There are also some good options available in international developed, although not quite as attractive as the US Vanguard funds. My personal choices are the Schwab or Powershares fundamental indexes. Not because they’re “fundamental”, but because they capture the value and size factors with more consistency and less negative alpha than other options.
But of course, the standard index portfolio using as few funds as possible is probably the best option in most cases. In theory not tracking the market doesn’t really matter, but it takes an uncommon mindset to stick with it for the decades it might require to pay off. And of course there’s always the chance it never will.
*with the possible exception of HEW once it has more history
Always something new to learn..
Re comments on how value and small cap tilts should be more volatile than less…FXM was launched in February of 2012. Since then, there have been 4 periods where the TSX Composite had drawdowns of 5 % or greater with the average drawdown being -7.3%. In each of these periods, FXM experienced lower drawdowns, averaging -3.7%. This is consistent with the historical data on the index, which had lower maximum drawdowns, with higher sharpe and sortino ratios than the benchmark.

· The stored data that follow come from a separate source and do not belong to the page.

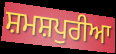
ਸ਼ਮਸ਼ਪੁਰੀਆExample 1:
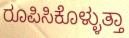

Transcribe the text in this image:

ರೂಪಿಸಿಕೊಳ್ಳುತ್ತಾ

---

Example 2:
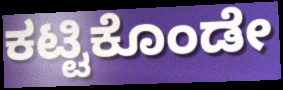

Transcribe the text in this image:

ಕಟ್ಟಿಕೊಂಡೇ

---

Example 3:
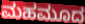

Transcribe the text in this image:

ಮಹಮೂದ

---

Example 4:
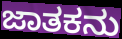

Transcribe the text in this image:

ಜಾತಕನು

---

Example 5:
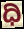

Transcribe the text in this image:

ಧಿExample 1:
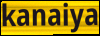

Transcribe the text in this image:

kanaiya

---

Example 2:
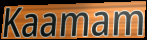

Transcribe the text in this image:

Kaamam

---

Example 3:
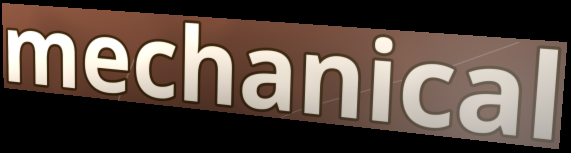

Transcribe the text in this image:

mechanical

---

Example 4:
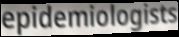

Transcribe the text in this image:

epidemiologists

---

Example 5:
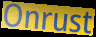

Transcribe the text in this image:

OnrustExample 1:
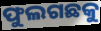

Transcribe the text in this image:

ଫୁଲଗଛକୁ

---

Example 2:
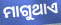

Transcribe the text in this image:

ମାଗୁଥାଏ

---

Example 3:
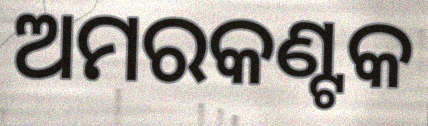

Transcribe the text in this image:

ଅମରକଣ୍ଟକ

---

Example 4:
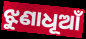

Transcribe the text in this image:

ଝୁଣାଧୂଆଁ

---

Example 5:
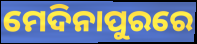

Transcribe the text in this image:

ମେଦିନାପୁରରେ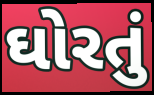
ઘોરતું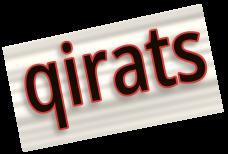
qiratsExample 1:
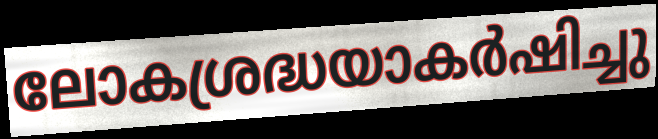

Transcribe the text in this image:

ലോകശ്രദ്ധയാകർഷിച്ചു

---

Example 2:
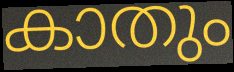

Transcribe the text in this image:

കാതും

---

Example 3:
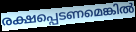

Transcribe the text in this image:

രക്ഷപ്പെടണമെങ്കിൽ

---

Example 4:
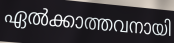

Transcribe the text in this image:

ഏൽക്കാത്തവനായി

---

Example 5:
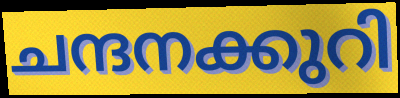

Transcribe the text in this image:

ചന്ദനക്കുറിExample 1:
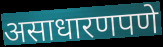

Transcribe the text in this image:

असाधारणपणे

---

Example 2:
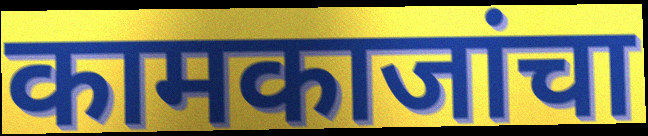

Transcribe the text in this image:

कामकाजांचा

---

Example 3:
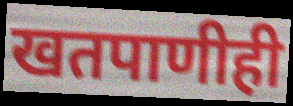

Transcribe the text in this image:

खतपाणीही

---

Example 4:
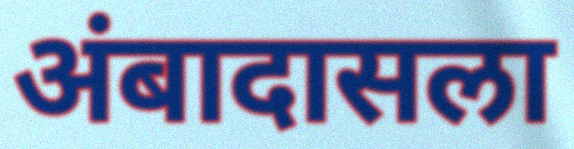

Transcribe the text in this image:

अंबादासला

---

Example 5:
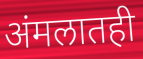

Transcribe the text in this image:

अंमलातहीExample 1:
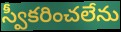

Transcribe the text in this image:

స్వీకరించలేను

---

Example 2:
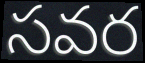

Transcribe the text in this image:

సవర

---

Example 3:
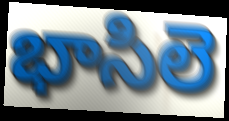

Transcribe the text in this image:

భాసిలె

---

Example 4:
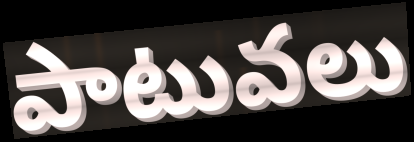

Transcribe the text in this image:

పాటువలు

So does the Purpose Tactical Hedged Equity Fund hedge out some of its market exposure in order to better “diversify across factors”? I would also be interested in seeing a market factor analysis of the Purpose Core Dividend Fund so we can compare it to the funds examined in the article. Although it probably hasn’t been around long enough yet for this to be very useful.

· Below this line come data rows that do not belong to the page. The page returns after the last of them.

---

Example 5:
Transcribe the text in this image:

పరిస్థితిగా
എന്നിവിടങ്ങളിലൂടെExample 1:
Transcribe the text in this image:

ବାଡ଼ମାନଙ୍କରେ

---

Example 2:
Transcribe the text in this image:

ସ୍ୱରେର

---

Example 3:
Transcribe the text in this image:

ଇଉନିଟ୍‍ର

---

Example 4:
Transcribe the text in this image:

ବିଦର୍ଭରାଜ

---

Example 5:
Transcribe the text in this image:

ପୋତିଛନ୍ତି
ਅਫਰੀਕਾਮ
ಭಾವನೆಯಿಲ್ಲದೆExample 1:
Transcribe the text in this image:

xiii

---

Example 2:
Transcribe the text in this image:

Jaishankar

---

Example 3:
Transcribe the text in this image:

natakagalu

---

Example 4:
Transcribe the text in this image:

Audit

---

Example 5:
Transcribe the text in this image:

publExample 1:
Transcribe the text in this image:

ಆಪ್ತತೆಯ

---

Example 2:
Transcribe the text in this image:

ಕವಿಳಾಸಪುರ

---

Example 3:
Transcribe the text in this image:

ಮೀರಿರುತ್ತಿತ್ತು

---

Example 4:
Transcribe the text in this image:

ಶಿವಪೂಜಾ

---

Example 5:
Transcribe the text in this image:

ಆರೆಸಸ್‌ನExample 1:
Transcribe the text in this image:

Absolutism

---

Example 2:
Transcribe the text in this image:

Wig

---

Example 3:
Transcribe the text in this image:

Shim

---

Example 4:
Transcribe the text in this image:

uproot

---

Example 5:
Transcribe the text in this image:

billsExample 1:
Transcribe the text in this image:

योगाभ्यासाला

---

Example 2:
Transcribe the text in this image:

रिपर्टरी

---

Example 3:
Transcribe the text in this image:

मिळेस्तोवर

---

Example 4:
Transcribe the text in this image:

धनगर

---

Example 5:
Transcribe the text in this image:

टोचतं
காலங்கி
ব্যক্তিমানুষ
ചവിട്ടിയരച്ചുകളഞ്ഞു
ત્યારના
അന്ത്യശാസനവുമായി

In searching through the comments I have found the “application part” or the “so what” message of the recent discussion the most interesting. I have used a very simple (3-4 ETFs) couch potato portfolio for over five years now. Recently, I was tempted to go with a dimensional funds advisor – who was very knowledgeable and clear explaining the potential value and small cap advantage. But in the end, even if the value and small cap weighting could continue to improve returns – from my perspective of the numbers – it could not justify an additional 1-1.5% advisor fee. I completely acknowledge that the advisor fee would provide planning advice; however, I was just focused on the returns.